- **READING PASSAGE**
################

“You’d be a fool to pay off your student loans instead of investing!”
“Why in the world would you pay off your debt instead of buying stock?”
“The market has average returns of 7% you know.”
I think if I asked all of you to raise your hand if you’ve heard those arguments before, the weather might change from so much air being moved at once.
To be clear – those people aren’t necessarily wrong about the investing vs. debt argument. One of the things that is so cool about this site and the community it has created is that you are all nice people and listen to arguments from different sides (minus the occasional crazy person here and there).
From a pure numbers standpoint, there is definitely a point to be made for investing vs. paying off debt. Depending on the circumstances, it actually can be a really good idea.
Some readers I’ve come across have ridiculously low interest rates (think 2%), so it’s more than fair to leave that debt alone and go for other investments. The margins are just so good, but it’s a super rare situation.

################

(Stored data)

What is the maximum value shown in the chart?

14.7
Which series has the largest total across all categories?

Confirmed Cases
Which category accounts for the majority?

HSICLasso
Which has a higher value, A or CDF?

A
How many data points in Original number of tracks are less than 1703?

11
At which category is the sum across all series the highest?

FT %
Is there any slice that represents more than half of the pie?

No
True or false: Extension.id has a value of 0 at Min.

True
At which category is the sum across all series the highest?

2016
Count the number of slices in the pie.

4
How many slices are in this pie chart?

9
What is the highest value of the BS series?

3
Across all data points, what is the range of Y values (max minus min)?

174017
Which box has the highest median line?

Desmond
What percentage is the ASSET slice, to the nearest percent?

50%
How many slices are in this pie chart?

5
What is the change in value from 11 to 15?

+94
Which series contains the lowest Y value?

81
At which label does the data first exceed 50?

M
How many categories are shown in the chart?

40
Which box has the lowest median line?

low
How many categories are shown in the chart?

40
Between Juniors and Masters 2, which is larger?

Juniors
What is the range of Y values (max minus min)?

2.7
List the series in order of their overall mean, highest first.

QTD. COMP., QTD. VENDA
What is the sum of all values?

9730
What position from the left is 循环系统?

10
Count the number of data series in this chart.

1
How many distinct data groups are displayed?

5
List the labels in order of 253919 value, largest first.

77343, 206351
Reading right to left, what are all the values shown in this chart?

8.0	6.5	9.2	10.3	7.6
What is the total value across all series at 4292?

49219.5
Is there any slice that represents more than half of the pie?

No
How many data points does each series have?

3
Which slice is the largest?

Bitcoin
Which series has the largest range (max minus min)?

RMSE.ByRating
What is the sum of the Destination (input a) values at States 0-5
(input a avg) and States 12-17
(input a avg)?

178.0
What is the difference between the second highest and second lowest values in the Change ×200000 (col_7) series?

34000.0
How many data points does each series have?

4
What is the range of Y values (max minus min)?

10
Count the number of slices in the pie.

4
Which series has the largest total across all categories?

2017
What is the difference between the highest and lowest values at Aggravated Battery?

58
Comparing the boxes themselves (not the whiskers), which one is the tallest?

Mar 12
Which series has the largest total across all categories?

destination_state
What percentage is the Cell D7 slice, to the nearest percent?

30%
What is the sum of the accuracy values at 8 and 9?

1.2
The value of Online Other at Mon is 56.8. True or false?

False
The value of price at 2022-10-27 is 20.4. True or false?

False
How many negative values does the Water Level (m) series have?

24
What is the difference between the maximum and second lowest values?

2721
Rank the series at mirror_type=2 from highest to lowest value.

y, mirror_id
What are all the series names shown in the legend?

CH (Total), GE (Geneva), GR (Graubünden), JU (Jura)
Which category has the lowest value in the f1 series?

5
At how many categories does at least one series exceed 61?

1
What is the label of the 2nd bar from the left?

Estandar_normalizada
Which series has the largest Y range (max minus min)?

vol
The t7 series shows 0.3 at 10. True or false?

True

################

- **PROBLEMS TO WORK ON**
**a.** Reproduce the passage on student loans and investing word for word, beginning at the words "From a pure" and stopping after the words "super rare situation.".
**b.** In the passage on student loans and investing, what average market return is quoted?

- **ANSWERS PROVIDED**
**a.**
From a pure numbers standpoint, there is definitely a point to be made for investing vs. paying off debt. Depending on the circumstances, it actually can be a really good idea.
Some readers I’ve come across have ridiculously low interest rates (think 2%), so it’s more than fair to leave that debt alone and go for other investments. The margins are just so good, but it’s a super rare situation.

**b.** An average return of 7%.